Start of Source records
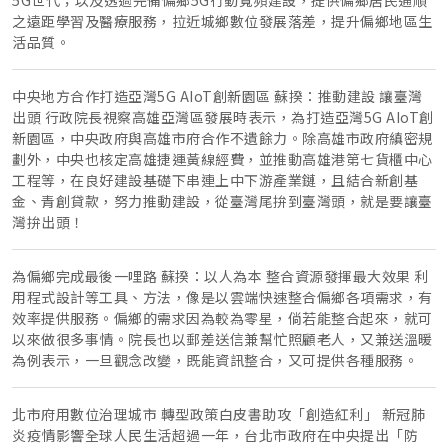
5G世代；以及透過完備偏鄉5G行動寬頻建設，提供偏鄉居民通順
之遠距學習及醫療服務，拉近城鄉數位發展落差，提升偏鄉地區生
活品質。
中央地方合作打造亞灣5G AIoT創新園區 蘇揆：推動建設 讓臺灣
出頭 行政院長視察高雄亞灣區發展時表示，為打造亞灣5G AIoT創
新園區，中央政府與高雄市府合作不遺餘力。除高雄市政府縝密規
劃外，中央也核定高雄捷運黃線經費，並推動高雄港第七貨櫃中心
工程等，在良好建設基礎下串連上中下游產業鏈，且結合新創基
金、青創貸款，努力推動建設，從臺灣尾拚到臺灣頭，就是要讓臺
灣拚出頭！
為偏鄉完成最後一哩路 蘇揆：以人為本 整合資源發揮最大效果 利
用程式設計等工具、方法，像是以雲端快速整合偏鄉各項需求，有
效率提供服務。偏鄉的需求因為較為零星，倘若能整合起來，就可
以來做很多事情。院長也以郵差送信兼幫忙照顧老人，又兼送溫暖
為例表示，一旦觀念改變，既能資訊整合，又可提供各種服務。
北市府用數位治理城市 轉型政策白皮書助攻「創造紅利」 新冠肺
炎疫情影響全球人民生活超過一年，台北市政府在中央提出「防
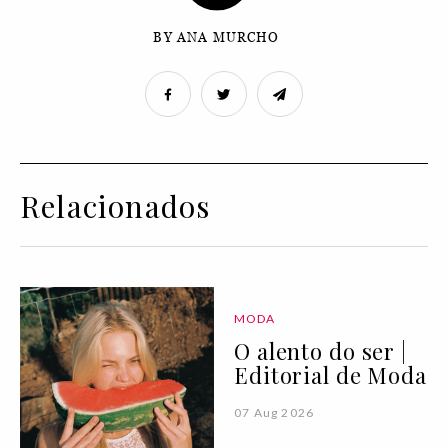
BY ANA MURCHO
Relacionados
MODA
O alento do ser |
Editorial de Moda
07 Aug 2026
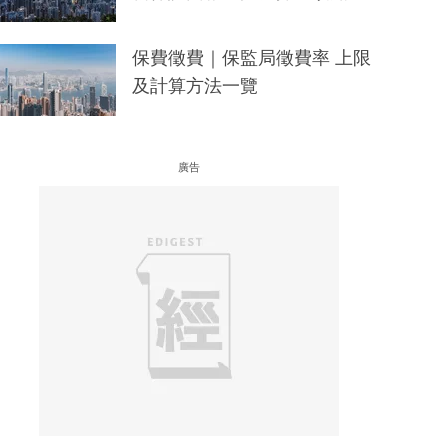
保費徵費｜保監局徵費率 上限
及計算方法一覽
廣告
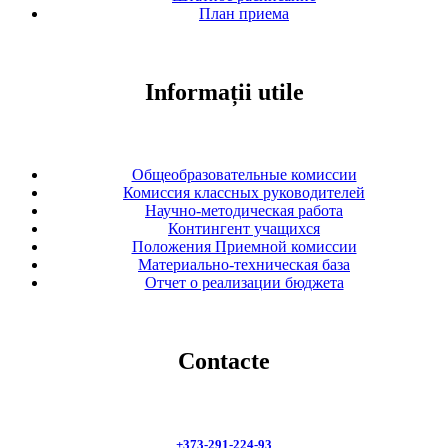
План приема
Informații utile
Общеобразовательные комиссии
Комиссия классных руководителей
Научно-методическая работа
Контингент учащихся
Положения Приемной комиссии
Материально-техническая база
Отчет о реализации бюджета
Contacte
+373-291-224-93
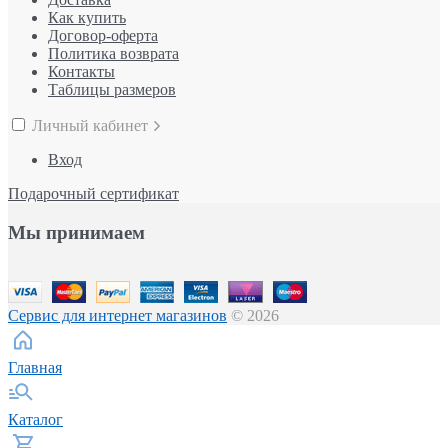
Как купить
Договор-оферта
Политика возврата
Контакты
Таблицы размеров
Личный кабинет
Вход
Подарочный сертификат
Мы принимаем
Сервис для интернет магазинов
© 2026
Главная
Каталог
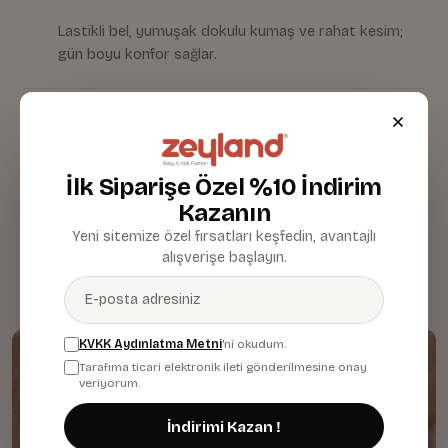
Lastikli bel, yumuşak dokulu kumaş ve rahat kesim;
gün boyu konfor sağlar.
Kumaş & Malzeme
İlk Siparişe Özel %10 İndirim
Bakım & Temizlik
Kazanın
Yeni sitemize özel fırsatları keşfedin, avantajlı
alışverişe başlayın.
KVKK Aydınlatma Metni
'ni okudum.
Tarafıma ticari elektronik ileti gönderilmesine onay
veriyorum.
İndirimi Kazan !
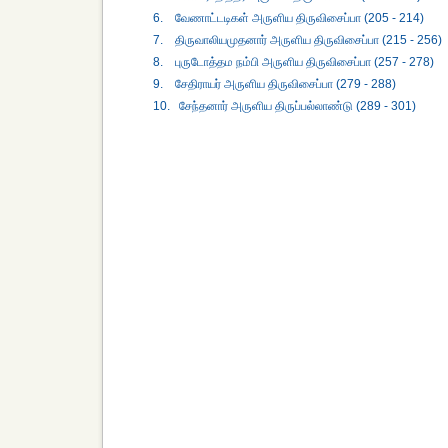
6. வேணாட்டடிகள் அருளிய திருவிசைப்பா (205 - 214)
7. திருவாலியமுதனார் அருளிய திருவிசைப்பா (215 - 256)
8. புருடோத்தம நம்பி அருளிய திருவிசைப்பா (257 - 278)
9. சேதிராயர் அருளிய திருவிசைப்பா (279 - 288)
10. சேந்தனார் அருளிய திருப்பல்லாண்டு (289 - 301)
End of Source records
■ Action item ■
From the first line above through the line containing "План приема", copy everything exactly, without the pictures.

■ Answer to the exercise ■
5G世代；以及透過完備偏鄉5G行動寬頻建設，提供偏鄉居民通順
之遠距學習及醫療服務，拉近城鄉數位發展落差，提升偏鄉地區生
活品質。
中央地方合作打造亞灣5G AIoT創新園區 蘇揆：推動建設 讓臺灣
出頭 行政院長視察高雄亞灣區發展時表示，為打造亞灣5G AIoT創
新園區，中央政府與高雄市府合作不遺餘力。除高雄市政府縝密規
劃外，中央也核定高雄捷運黃線經費，並推動高雄港第七貨櫃中心
工程等，在良好建設基礎下串連上中下游產業鏈，且結合新創基
金、青創貸款，努力推動建設，從臺灣尾拚到臺灣頭，就是要讓臺
灣拚出頭！
為偏鄉完成最後一哩路 蘇揆：以人為本 整合資源發揮最大效果 利
用程式設計等工具、方法，像是以雲端快速整合偏鄉各項需求，有
效率提供服務。偏鄉的需求因為較為零星，倘若能整合起來，就可
以來做很多事情。院長也以郵差送信兼幫忙照顧老人，又兼送溫暖
為例表示，一旦觀念改變，既能資訊整合，又可提供各種服務。
北市府用數位治理城市 轉型政策白皮書助攻「創造紅利」 新冠肺
炎疫情影響全球人民生活超過一年，台北市政府在中央提出「防
BY ANA MURCHO
Relacionados
MODA
O alento do ser |
Editorial de Moda
07 Aug 2026
保費徵費｜保監局徵費率 上限
及計算方法一覽
廣告
План приема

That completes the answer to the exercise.